An Alberta arbitration panel has upheld the ban on random drug and alcohol testing of employees at a Suncor site outside of Fort McMurray.
In July 2012 Suncor announced it would be randomly testing all its employees at two sites in the area, but the policy was quickly put on hold due to an injunction. Today the arbitration panel, led by chair Tom Hodges, released its decision, finding that the program cannot be justified.
Suncor confirmed to HRM Online that it would be appealing the decision. Spokesperson Sneh Seetal said the company was disappointed and believed it was an “unreasonable outcome”, pointing to Arbitrator David Laird’s statement that he had never seen stronger evidence in support of random drug and alcohol testing,
“The driver behind the inclusion of random testing in our already comprehensive safety program was to make sure our workers go home safely to their loved ones at the end of each day,” Seetal told HRM. “It's about workplace safety. And we have a duty to protect the safety of the public, workers and the environment.”
While the panel agreed that no employee in a safety sensitive role should be working under the influence of drugs or alcohol, it found the Suncor policy was too broad.
Most of Suncor’s evidence of risk was based on trends in its camp accommodations, but the policy applied to employees in other work situations and included full time employees, contract workers and unionized employees.

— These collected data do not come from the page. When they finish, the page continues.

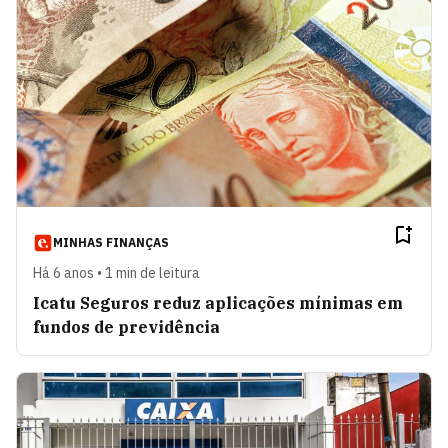
MINHAS FINANÇAS
Há 6 anos • 1 min de leitura
Icatu Seguros reduz aplicações mínimas em
fundos de previdência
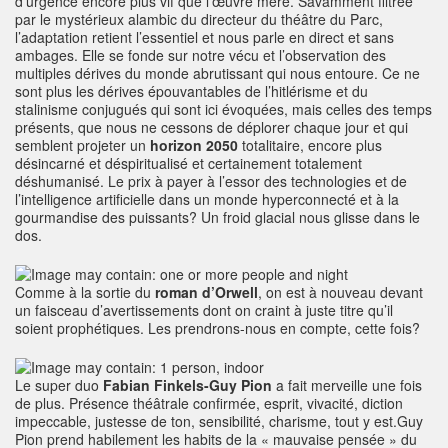
d’urgence encore plus vif que l’œuvre mère. Savamment filtrée
par le mystérieux alambic du directeur du théâtre du Parc,
l’adaptation retient l’essentiel et nous parle en direct et sans
ambages. Elle se fonde sur notre vécu et l’observation des
multiples dérives du monde abrutissant qui nous entoure. Ce ne
sont plus les dérives épouvantables de l’hitlérisme et du
stalinisme conjugués qui sont ici évoquées, mais celles des temps
présents, que nous ne cessons de déplorer chaque jour et qui
semblent projeter un
horizon 2050
totalitaire, encore plus
désincarné et déspiritualisé et certainement totalement
déshumanisé. Le prix à payer à l’essor des technologies et de
l’intelligence artificielle dans un monde hyperconnecté et à la
gourmandise des puissants? Un froid glacial nous glisse dans le
dos.
Comme à la sortie du
roman d’Orwell
, on est à nouveau devant
un faisceau d’avertissements dont on craint à juste titre qu’il
soient prophétiques. Les prendrons-nous en compte, cette fois?
Le super duo
Fabian Finkels-Guy Pion
a fait merveille une fois
de plus. Présence théâtrale confirmée, esprit, vivacité, diction
impeccable, justesse de ton, sensibilité, charisme, tout y est.Guy
Pion prend habilement les habits de la « mauvaise pensée » du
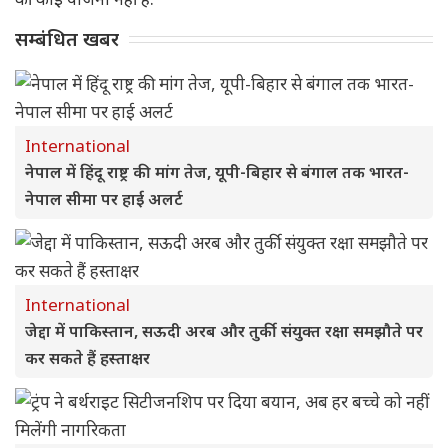
सम्बंधित खबर
International
नेपाल में हिंदू राष्ट्र की मांग तेज, यूपी-बिहार से बंगाल तक भारत-
नेपाल सीमा पर हाई अलर्ट
International
जेद्दा में पाकिस्तान, सऊदी अरब और तुर्की संयुक्त रक्षा समझौते पर
कर सकते हैं हस्ताक्षर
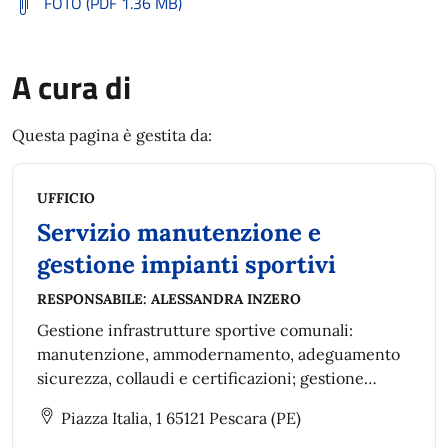
FOTO (PDF 1.36 MB)
A cura di
Questa pagina è gestita da:
UFFICIO
Servizio manutenzione e
gestione impianti sportivi
RESPONSABILE:
ALESSANDRA INZERO
Gestione infrastrutture sportive comunali:
manutenzione, ammodernamento, adeguamento
sicurezza, collaudi e certificazioni; gestione
impianti, rapporti contrattuali con associazioni,
Piazza Italia, 1 65121 Pescara (PE)
regolamenti e utilizzo palestre scolastiche.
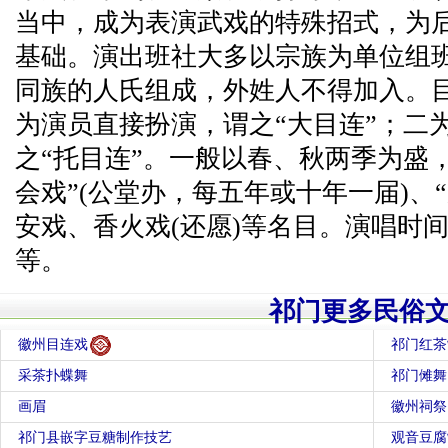
当中，成为表演武戏的特殊招式，为
基础。演出班社大多以宗族为单位组
同族的人氏组成，外姓人不得加入。
为演员直接扮演，谓之“大目连”；二
之“托目连”。一般以春、秋两季为盛，有
会戏”(公堂办，每五年或十年一届)、“
安戏、香火戏(还愿)等名目。演唱时
等。
祁门更多民俗
徽州目连戏
祁门红茶
采茶扑蝶舞
祁门傩舞
画眉
徽州祠祭
祁门县嵌字豆糖制作技艺
观音豆腐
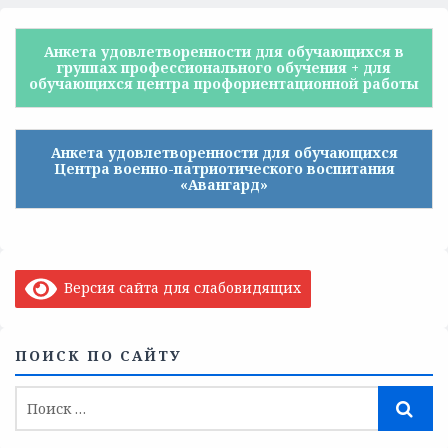
Анкета удовлетворенности для обучающихся в
группах профессионального обучения + для
обучающихся центра профориентационной работы
Анкета удовлетворенности для обучающихся
Центра военно-патриотического воспитания
«Авангард»
Версия сайта для слабовидящих
ПОИСК ПО САЙТУ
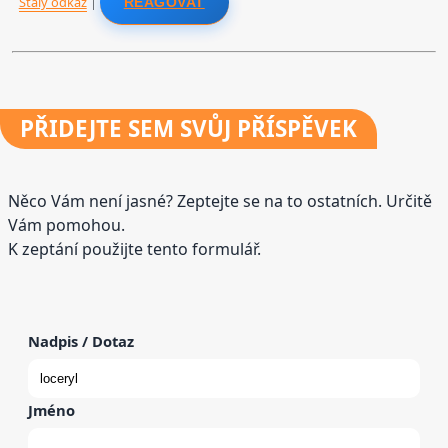
Stálý odkaz
|
REAGOVAT
PŘIDEJTE
SEM SVŮJ PŘÍSPĚVEK
Něco Vám není jasné? Zeptejte se na to ostatních. Určitě
Vám pomohou.
K zeptání použijte tento formulář.
Nadpis / Dotaz
Jméno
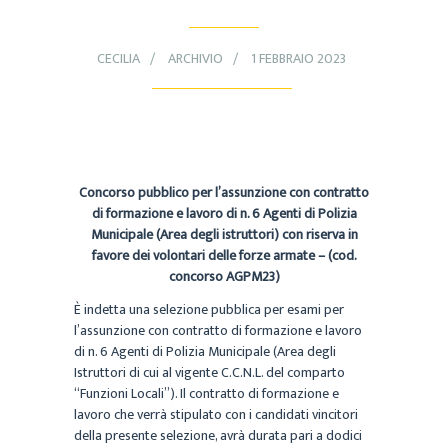
CECILIA
ARCHIVIO
1 FEBBRAIO 2023
Concorso pubblico per l’assunzione con contratto
di formazione e lavoro di n. 6 Agenti di Polizia
Municipale (Area degli istruttori) con riserva in
favore dei volontari delle forze armate – (cod.
concorso AGPM23)
È indetta una selezione pubblica per esami per
l’assunzione con contratto di formazione e lavoro
di
n. 6 Agenti di Polizia Municipale (Area degli
Istruttori di cui al vigente C.C.N.L. del comparto
“Funzioni
Locali”).
Il contratto di formazione e
lavoro che verrà stipulato con i candidati vincitori
della presente selezione,
avrà durata pari a dodici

“In our view, the evidence does not demonstrate a culture at the Oil Sands Operations where the consumption of alcohol is so pervasive as to be accepted by employees, where employees go together to drink openly and where such activity is either condoned or encouraged by management’s practices or inaction,” the panel decision said.
The panel found the proposed testing was too intrusive, and caused employees considerable stress.
“We also have evidence that the rates of positive tests have declined steadily from 2009 to date while workplace reportable injuries have also declined,” the panel found. Suncor also showed lower rates of positive alcohol testing than Irving Pulp and Paper Mill, which had its randomized testing policy overturned by the Supreme Court in June last year.
Last year the Supreme Court decision specified that random testing could hypothetically be possible, but would have to meet stringent “reasonable cause” requirements.
The arbitration panel noted that Suncor’s policy required employees be “fit for duty”, what was a subjective requirement so “for cause” testing could follow an employer suspicion that the employee was not fit for duty.
“A positive result is merely one piece of evidence to add to the mix in a ‘for cause’ testing regime,” The panel decision said. “In random testing, in contrast, there is no precipitating event that prompts the test, or history of past substance abuse to justify the intrusion. The only ‘triggering event’ is the fact of employment; the only evidence of whether an employee is ‘fit for duty’ is the random positive test itself.”
"Random drug testing of workers that have done nothing wrong is a violation of their basic rights," said Unifor Local 707A president Roland Lefort, who represents the workers at the affected sites. "We will work with Suncor to achieve the highest possible levels of workplace safety with education and prevention, not invasive medical procedures."
Alberta’s Drug and Alcohol Risk Reduction Pilot Project (DARRP) released a statement saying the organization was disappointed by the decision.
"This ruling weakens the ability of Alberta industry to manage the substantial risks associated with alcohol and drug use on safety-sensitive worksites," the statement said. "Random testing has been proven to reduce injuries and save lives in other sectors. In the U.S. transportation industry, random testing has cut positive alcohol and drug tests on the job by almost half, dropped the fatality rate from .77 to .51 and reduced fatal accidents involving alcohol by 23 per cent."